# DATA PROVIDED
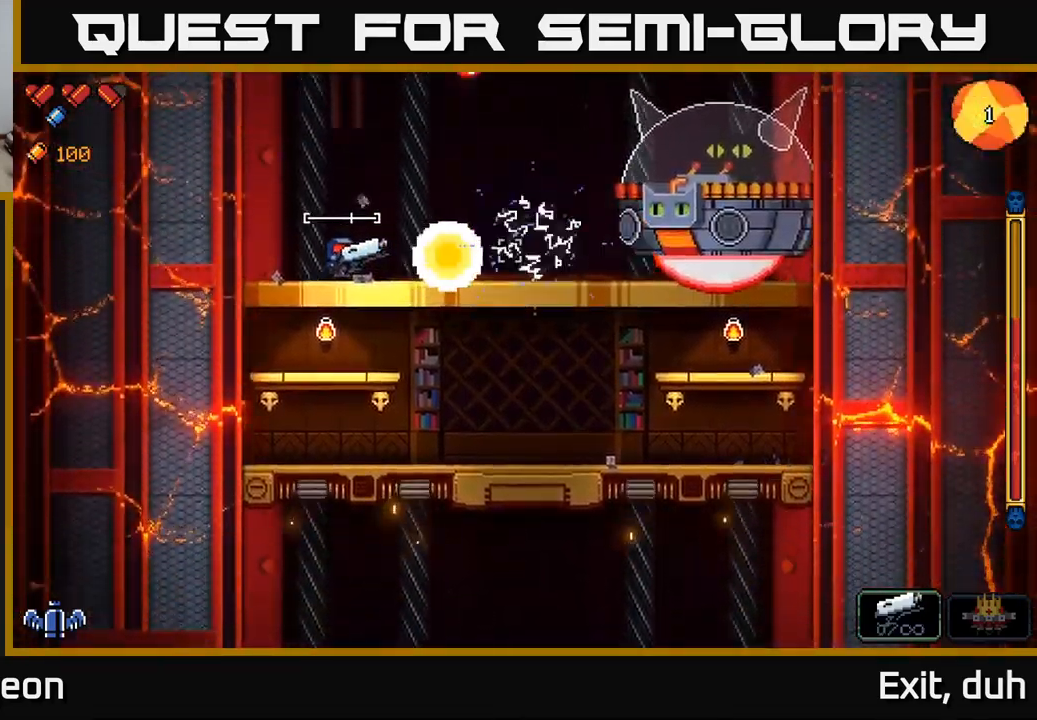
{"buttons": ["R2"], "left_stick": "center", "right_stick": "right", "events": []}
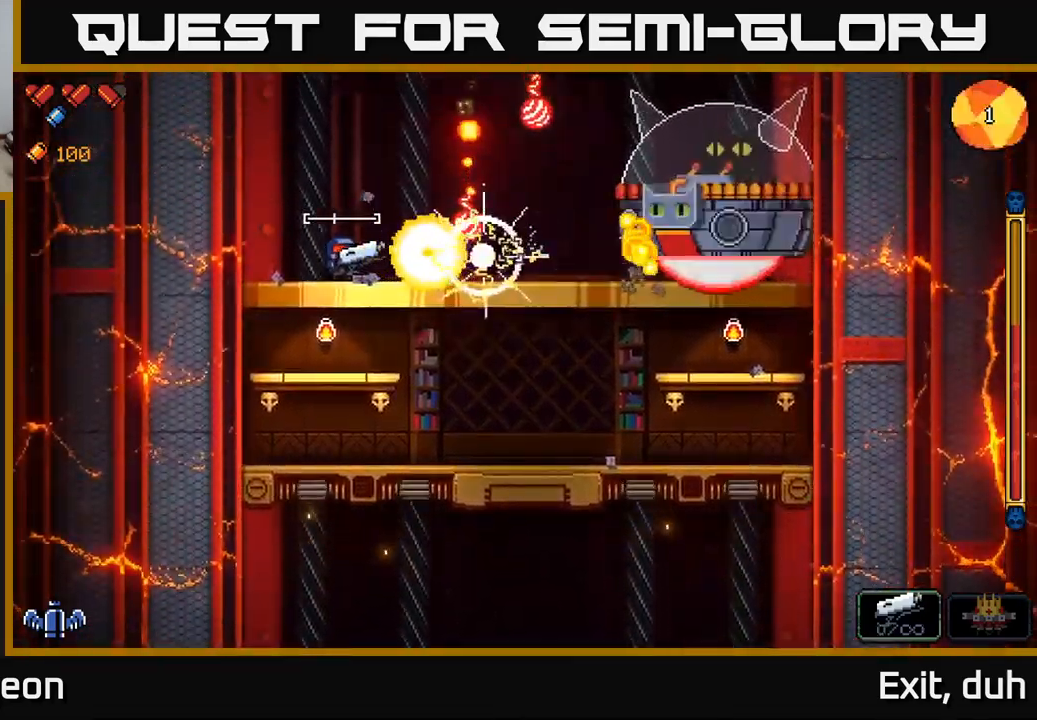
{"buttons": ["R2"], "left_stick": "right", "right_stick": "right", "events": [[34, "left_stick", "left"], [150, "left_stick", "center"], [250, "left_stick", "right"]]}
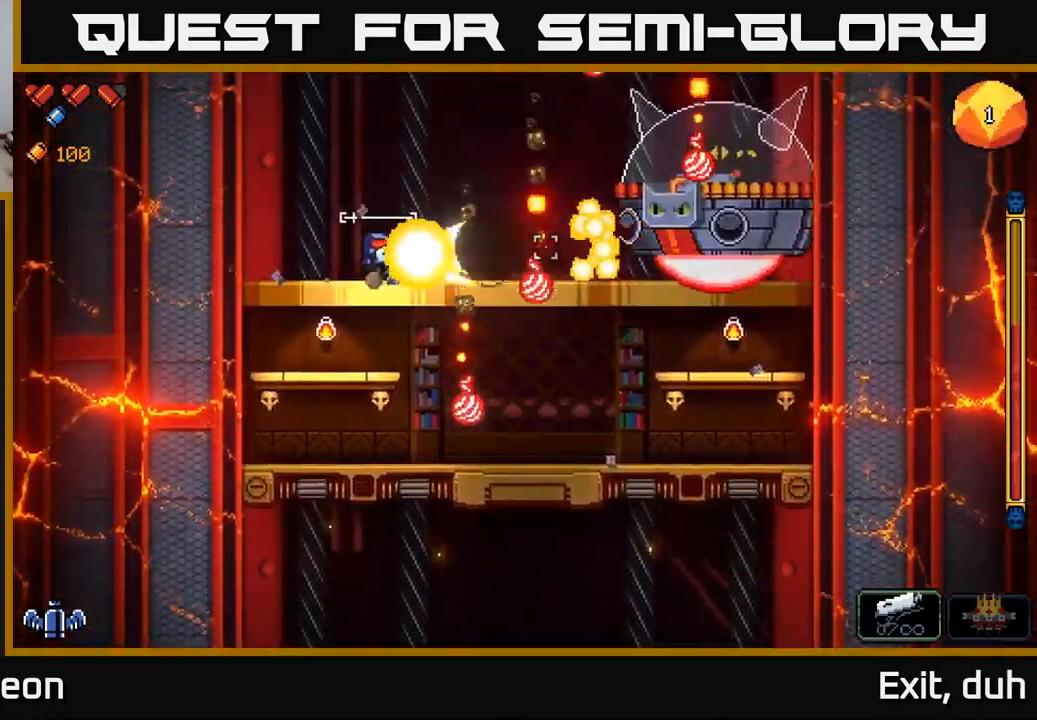
{"buttons": ["R2"], "left_stick": "center", "right_stick": "right", "events": [[150, "left_stick", "center"], [334, "left_stick", "right"], [467, "left_stick", "center"]]}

# AIM OF THE TASK
Copy out all the data without changing anything, and drop the pictures.

# SOLUTION FOR THIS EXERCISE
{"buttons": ["R2"], "left_stick": "center", "right_stick": "right", "events": []}
{"buttons": ["R2"], "left_stick": "right", "right_stick": "right", "events": [[34, "left_stick", "left"], [150, "left_stick", "center"], [250, "left_stick", "right"]]}
{"buttons": ["R2"], "left_stick": "center", "right_stick": "right", "events": [[150, "left_stick", "center"], [334, "left_stick", "right"], [467, "left_stick", "center"]]}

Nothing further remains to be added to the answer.